Ein Teil der Fälle ist laut der Task Force deshalb zu löschen, weil minderjährige Personen gespeichert wurden, obwohl sie keinen konkreten, individuell zurechenbaren Gewaltbezug aufweisen. Minderjährige dürfen nach § 9 Abs. 1 Satz 2 des Niedersächsischen Verfassungsschutzgesetzes (NVerfSchG) nur gespeichert werden, wenn eine "Bestrebung oder Tätigkeit durch die Anwendung von Gewalt oder darauf gerichtete Vorbereitungshandlungen verfolgt wird", heißt es im Gesetzestext.

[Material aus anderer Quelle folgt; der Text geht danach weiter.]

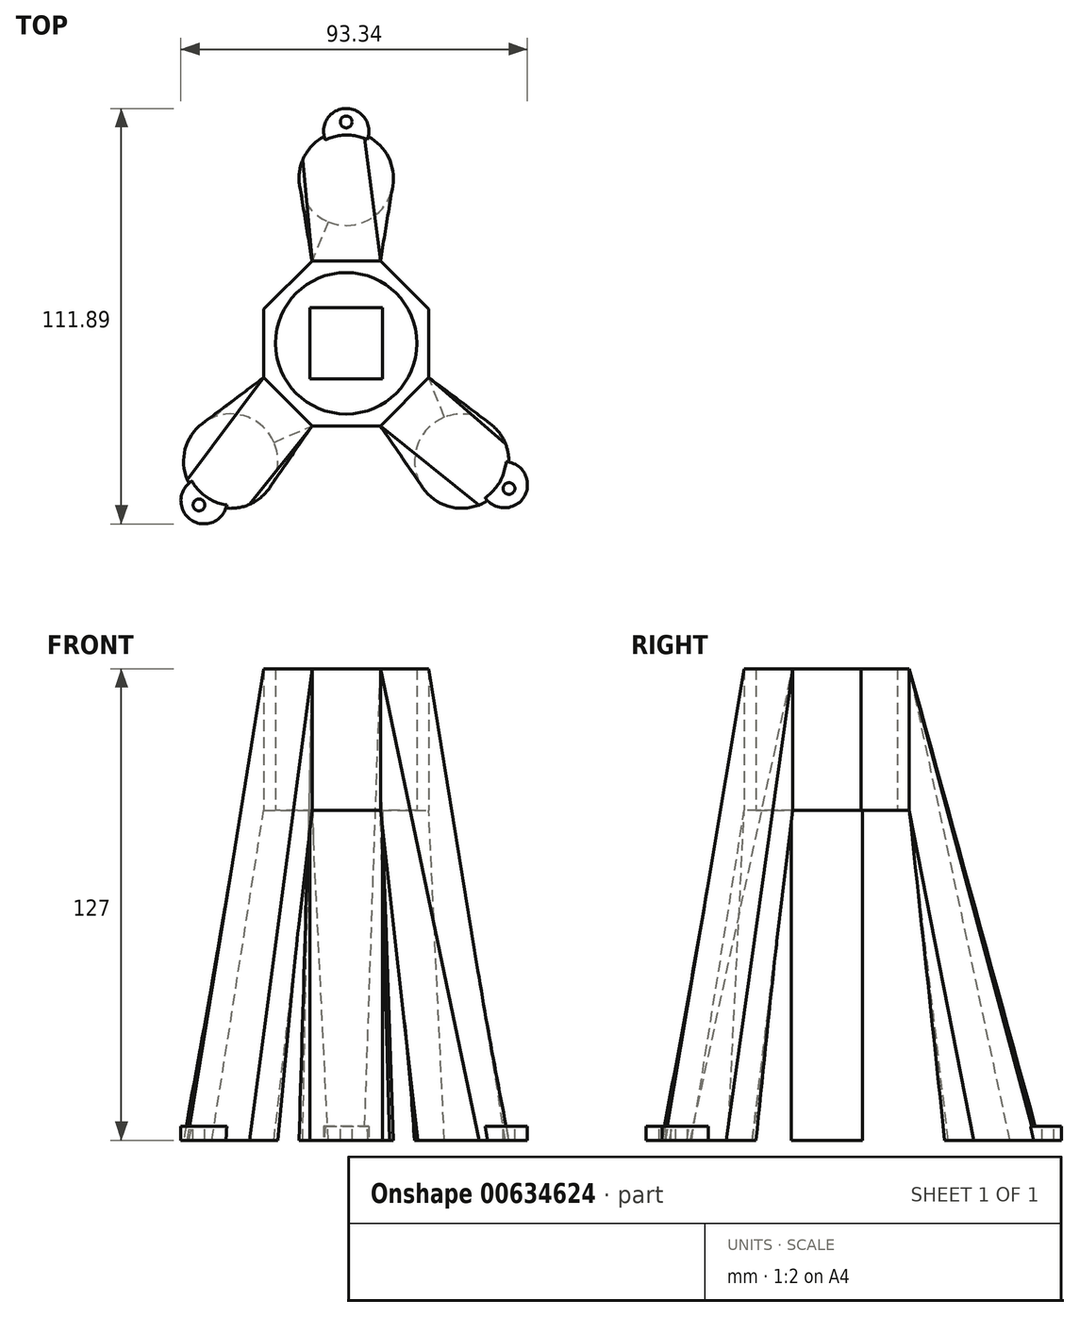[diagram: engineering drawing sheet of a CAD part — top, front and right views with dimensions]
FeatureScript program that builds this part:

Die meisten beanstandeten Speicherungen waren für die Aufgabenwahrnehmung des Verfassungsschutzes laut Bewertung der Task Force nicht mehr erforderlich.

 

Die Task Force kritisiert in ihrem Bericht, dass viele Daten häufig länger als notwendig gespeichert wurden, weil die Maximalfrist in einem Großteil der Fälle nicht die gesetzlich vorgesehene Ausnahme war, sondern automatisch zur Regel gemacht worden war. Grundsätzlich gilt bei personenbezogenen Speicherungen die gesetzliche Höchstfrist von fünf Jahren für die Wiedervorlage zur Prüfung der sogenannten Erforderlichkeit.

 

Bei den sogenannten Phänomenbereichen hat die Task Force folgende Schwerpunkte hervorgehoben:

  • Phänomenbereich Linksextremismus: Es gab mehrere Fälle von bürgerlichem Protest, die als linksextremistisch eingestuft wurden.
  • Im Phänomenbereich Islamismus hat die Task Force die langjährige Speicherung von überschlägig knapp 100 Personen allein wegen regelmäßiger Besuche von Freitagsgebeten, und damit wegen verfassungsrechtlich geschützter Religionsausübung, in extremistisch beeinflussten Moscheen beanstandet.
  • Und im Phänomenbereich Rechtsextremismus schließlich hat das im Zusammenhang mit dem NSU-Komplex 2011 verfügte Löschmoratorium zu unangemessenen Verlängerungen von Wiedervorlagefristen geführt. Die Bereinigung dieses Datenbestandes wäre ohne das Löschmoratorium bereits erfolgt.

Innenminister Boris Pistorius: „Der Datenbestand muss jetzt schnellstmöglich bereinigt werden. Zusammen mit den im April vorgestellten Empfehlungen der Expertengruppe zur Reform des Niedersächsischen Verfassungsschutzes haben wir jetzt eine Grundlage für eine Neuausrichtung. Der reformierte Niedersächsische Verfassungsschutz muss seine Aufgabe zukünftig wesentlich klarer an den Grundrechten ausrichten und sensibel auf die Einhaltung des Verhältnismäßigkeitsgrundsatzes achten."